Poor Salisbury. On any other occasion he would have had the centre court crowd cheering his every point. Here, they just wanted to see Murray succeed, and to witness proof that the hero of Wimbledons past is truly pain-free and capable of being competitive once more.
Already there is talk of a possible return to the frontline of singles action in the US Open in August – the venue where Murray claimed the first of his three career Grand Slams, in 2012.
It has been the theme of modern tennis – the career longevity of the very best players, and in particular the dominant group of Nadal, Djokovic and Federer. Age does not wither them.
But both Lopez and Simon proved that even those below the upper echelons of the game have much to teach the pretenders.
Nowhere was that more in evidence than in Saturday’s semi-finals day.
The week had been dominated by the brilliance of 18-year-old Felix Auger-Aliassime, who has burst onto the scene to rise into the top 20 rankings after reaching three ATP finals.
In despatching Grigor Dimitrov and Nick Kyrgios in one afternoon, he underlined his incredible talent and temperament, especially when it came to facing break-points and dealing with moddy, distracting opponents like the Aussie Kyrgios.
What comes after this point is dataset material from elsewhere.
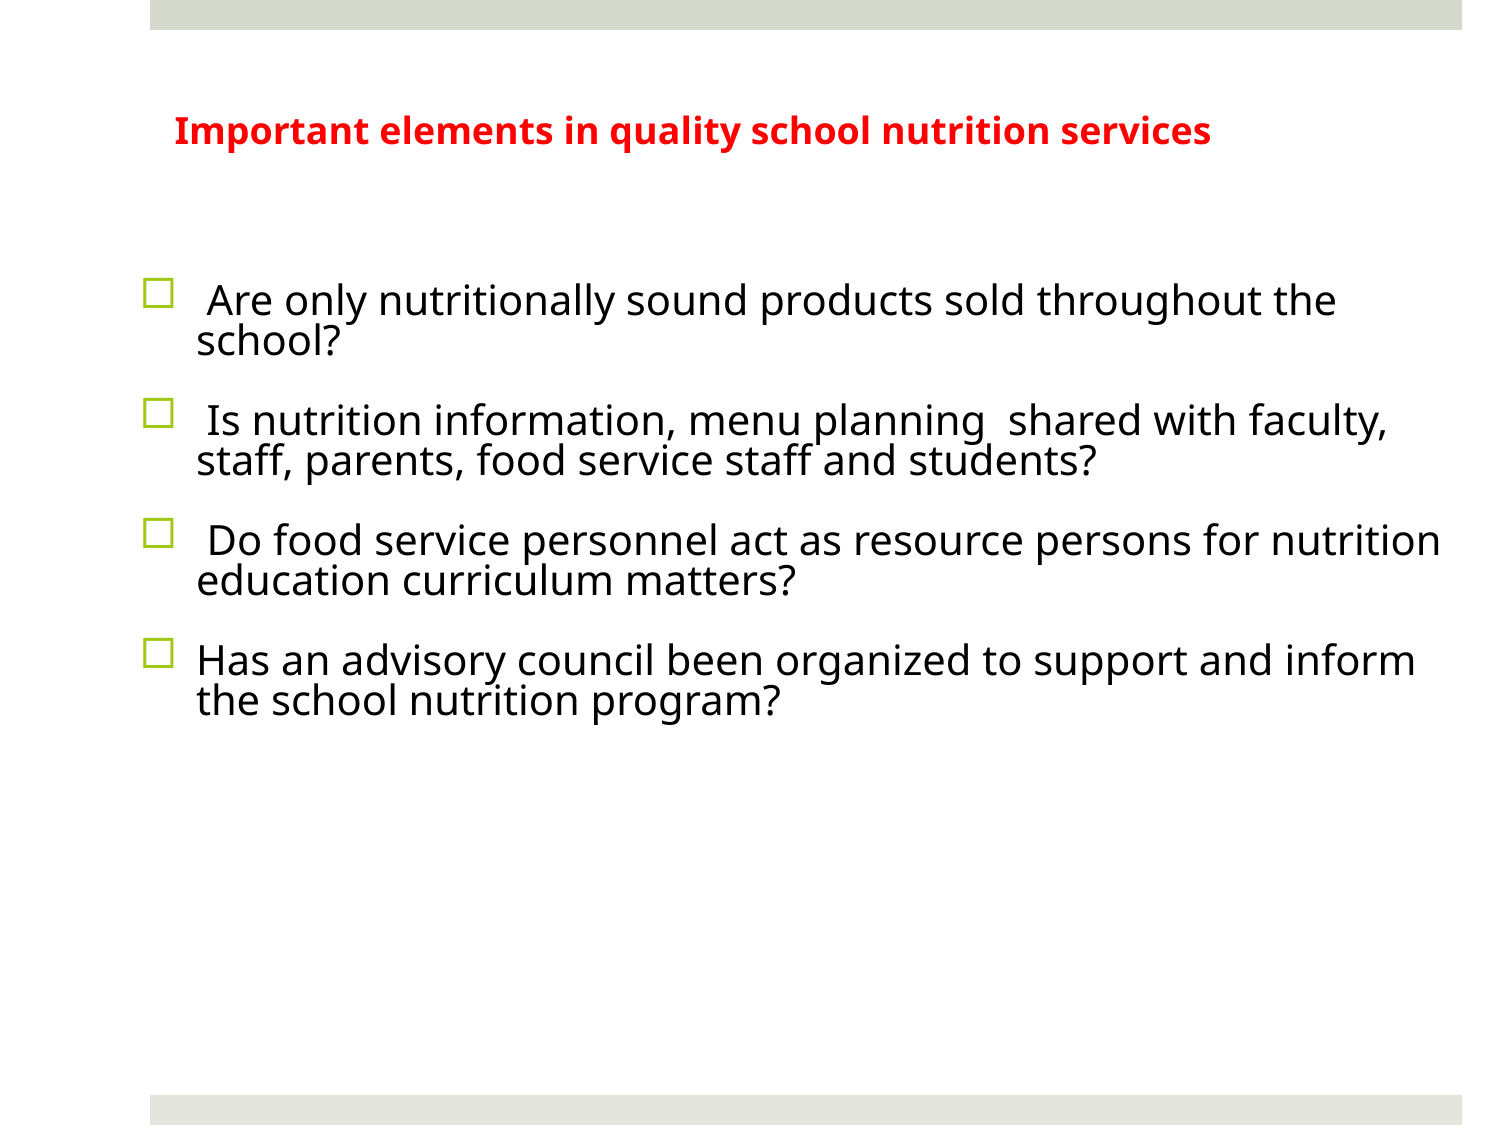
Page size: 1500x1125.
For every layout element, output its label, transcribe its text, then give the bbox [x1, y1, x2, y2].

text_box Are only nutritionally sound products sold throughout the school? Is nutrition information, menu planning shared with faculty, staff, parents, food service staff and students? Do food service personnel act as resource persons for nutrition education curriculum matters? Has an advisory council been organized to support and inform the school nutrition program? [124, 276, 1463, 766]
text_box Important elements in quality school nutrition services [87, 99, 1300, 160]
But Lopez found a way of unsettling him. The Spaniard’s superior know-how, especially on grass, enabled him to mix it up and offer problems and pressures the young Canadian had not faced before.
Slowly but surely, his game unravelled and the accuracy and concentration which had underpinned a valiant campaign deserted him. He will come good in the long run. That much seems certain. But for now, there are still some very clever operators he has to learn from.
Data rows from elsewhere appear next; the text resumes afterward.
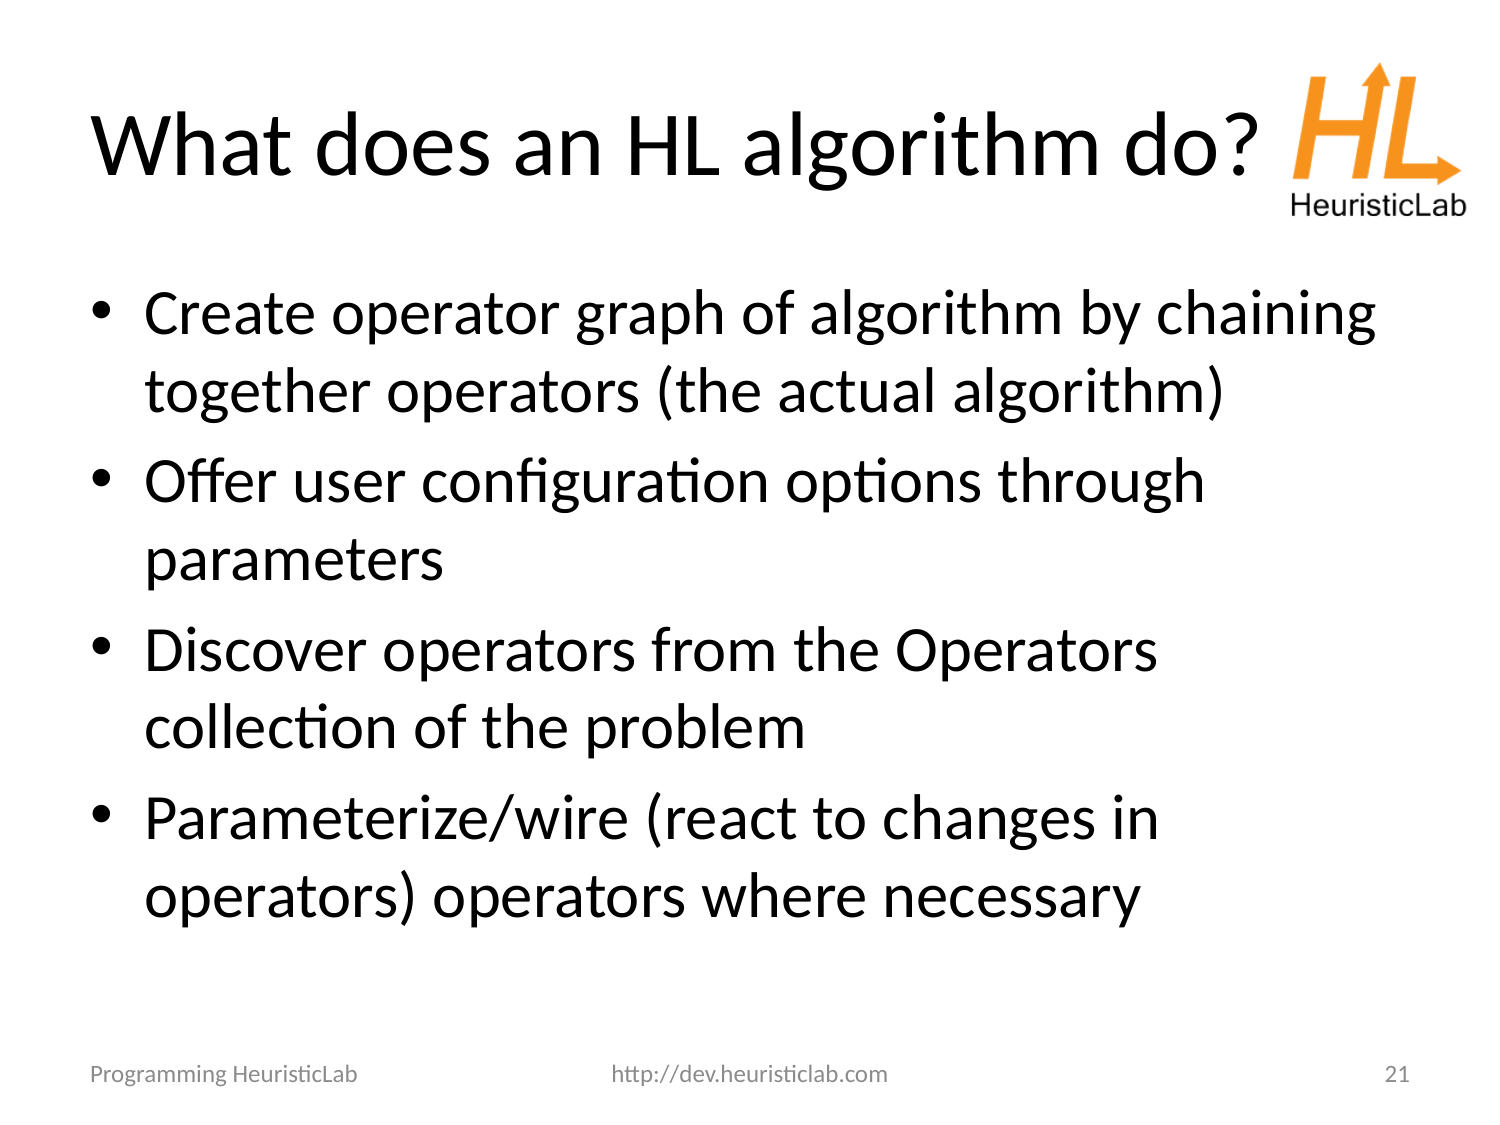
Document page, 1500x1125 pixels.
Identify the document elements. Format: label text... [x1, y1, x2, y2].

footer http://dev.heuristiclab.com [512, 1042, 988, 1103]
slide_number 21 [1074, 1042, 1425, 1103]
slide_number Programming HeuristicLab [75, 1042, 425, 1103]
title What does an HL algorithm do? [75, 45, 1282, 233]
list Create operator graph of algorithm by chaining together operators (the actual algorithm) Offer user configuration options through parameters Discover operators from the Operators collection of the problem Parameterize/wire (react to changes in operators) operators where necessary [75, 262, 1425, 1005]
picture [1281, 27, 1474, 244]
For Lopez, it was a second Queen’s title following his win against Marin Cilic two summers ago.
And what of Simon? He was more than a footnote. He saw off another of the younger guns in his semi-final, the 23-year-old Russian Daniil Medvedev, in another long match – prolonged because both players were welded to the baseline and engaged in one exhausting rally after another. One of them lasted 49 shots in a contest which went on for more than two and a half hours.
But that was nothing compared to the previous round for Simon, when he took part in the longest singles match recorded at Queen’s against compatriot Nicolas Mahut. Their three setter went on for three hours and 21 minutes.
Mahut, like Lopez, is 37. This current breed of elite tennis player clearly doesn’t run out of energy – or skills – when entering the supposed twilight of a career.